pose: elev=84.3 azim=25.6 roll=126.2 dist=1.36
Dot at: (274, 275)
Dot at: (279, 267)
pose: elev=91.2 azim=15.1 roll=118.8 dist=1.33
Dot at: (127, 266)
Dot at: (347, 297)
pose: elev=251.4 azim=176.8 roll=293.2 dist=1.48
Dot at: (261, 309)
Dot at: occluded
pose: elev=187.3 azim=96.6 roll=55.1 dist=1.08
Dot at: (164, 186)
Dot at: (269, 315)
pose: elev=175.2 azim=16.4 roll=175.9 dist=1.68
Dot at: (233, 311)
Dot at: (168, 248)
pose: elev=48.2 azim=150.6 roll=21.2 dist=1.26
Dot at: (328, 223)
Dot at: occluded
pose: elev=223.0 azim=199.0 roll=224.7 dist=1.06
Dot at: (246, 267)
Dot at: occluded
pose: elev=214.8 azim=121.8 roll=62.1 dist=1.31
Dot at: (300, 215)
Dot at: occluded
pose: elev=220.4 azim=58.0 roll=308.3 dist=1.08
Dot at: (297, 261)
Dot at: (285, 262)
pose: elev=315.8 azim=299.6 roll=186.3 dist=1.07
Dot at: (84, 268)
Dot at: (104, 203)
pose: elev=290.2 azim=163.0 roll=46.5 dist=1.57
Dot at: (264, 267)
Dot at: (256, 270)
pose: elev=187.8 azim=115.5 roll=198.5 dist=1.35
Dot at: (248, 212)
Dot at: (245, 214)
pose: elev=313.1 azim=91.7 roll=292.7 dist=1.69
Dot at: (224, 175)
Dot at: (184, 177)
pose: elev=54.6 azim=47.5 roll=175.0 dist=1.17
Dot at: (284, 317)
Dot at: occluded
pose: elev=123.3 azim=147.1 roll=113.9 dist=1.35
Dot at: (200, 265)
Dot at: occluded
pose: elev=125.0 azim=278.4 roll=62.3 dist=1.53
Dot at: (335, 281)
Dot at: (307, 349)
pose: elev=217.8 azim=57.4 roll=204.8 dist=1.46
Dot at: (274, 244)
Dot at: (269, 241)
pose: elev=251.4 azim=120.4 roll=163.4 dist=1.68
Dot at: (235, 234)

━━━━━━

Copy every row above character for character, with no changes.

Written answer =>
pose: elev=84.3 azim=25.6 roll=126.2 dist=1.36
Dot at: (274, 275)
Dot at: (279, 267)
pose: elev=91.2 azim=15.1 roll=118.8 dist=1.33
Dot at: (127, 266)
Dot at: (347, 297)
pose: elev=251.4 azim=176.8 roll=293.2 dist=1.48
Dot at: (261, 309)
Dot at: occluded
pose: elev=187.3 azim=96.6 roll=55.1 dist=1.08
Dot at: (164, 186)
Dot at: (269, 315)
pose: elev=175.2 azim=16.4 roll=175.9 dist=1.68
Dot at: (233, 311)
Dot at: (168, 248)
pose: elev=48.2 azim=150.6 roll=21.2 dist=1.26
Dot at: (328, 223)
Dot at: occluded
pose: elev=223.0 azim=199.0 roll=224.7 dist=1.06
Dot at: (246, 267)
Dot at: occluded
pose: elev=214.8 azim=121.8 roll=62.1 dist=1.31
Dot at: (300, 215)
Dot at: occluded
pose: elev=220.4 azim=58.0 roll=308.3 dist=1.08
Dot at: (297, 261)
Dot at: (285, 262)
pose: elev=315.8 azim=299.6 roll=186.3 dist=1.07
Dot at: (84, 268)
Dot at: (104, 203)
pose: elev=290.2 azim=163.0 roll=46.5 dist=1.57
Dot at: (264, 267)
Dot at: (256, 270)
pose: elev=187.8 azim=115.5 roll=198.5 dist=1.35
Dot at: (248, 212)
Dot at: (245, 214)
pose: elev=313.1 azim=91.7 roll=292.7 dist=1.69
Dot at: (224, 175)
Dot at: (184, 177)
pose: elev=54.6 azim=47.5 roll=175.0 dist=1.17
Dot at: (284, 317)
Dot at: occluded
pose: elev=123.3 azim=147.1 roll=113.9 dist=1.35
Dot at: (200, 265)
Dot at: occluded
pose: elev=125.0 azim=278.4 roll=62.3 dist=1.53
Dot at: (335, 281)
Dot at: (307, 349)
pose: elev=217.8 azim=57.4 roll=204.8 dist=1.46
Dot at: (274, 244)
Dot at: (269, 241)
pose: elev=251.4 azim=120.4 roll=163.4 dist=1.68
Dot at: (235, 234)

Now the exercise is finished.